Leave out the pictures and copy the remaining records exactly.

[Collected data entries]:

======

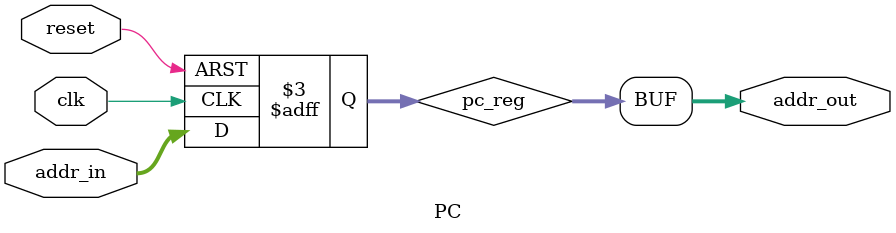
<source format=v>
`timescale 1ns / 1ps
module PC(
    input clk,
    input reset,
    input [31:0] addr_in,
    output [31:0] addr_out
);

reg [31:0] pc_reg = 32'h00400000;
always @(posedge clk or posedge reset) begin
    if (reset) begin
        pc_reg <= 32'h00400000; 
    end else begin
        pc_reg <= addr_in;
    end
end

assign addr_out = pc_reg;
endmodule
</source>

======

[Problem solution]:
<source format=v>
`timescale 1ns / 1ps
module PC(
    input clk,
    input reset,
    input [31:0] addr_in,
    output [31:0] addr_out
);

reg [31:0] pc_reg = 32'h00400000;
always @(posedge clk or posedge reset) begin
    if (reset) begin
        pc_reg <= 32'h00400000; 
    end else begin
        pc_reg <= addr_in;
    end
end

assign addr_out = pc_reg;
endmodule
</source>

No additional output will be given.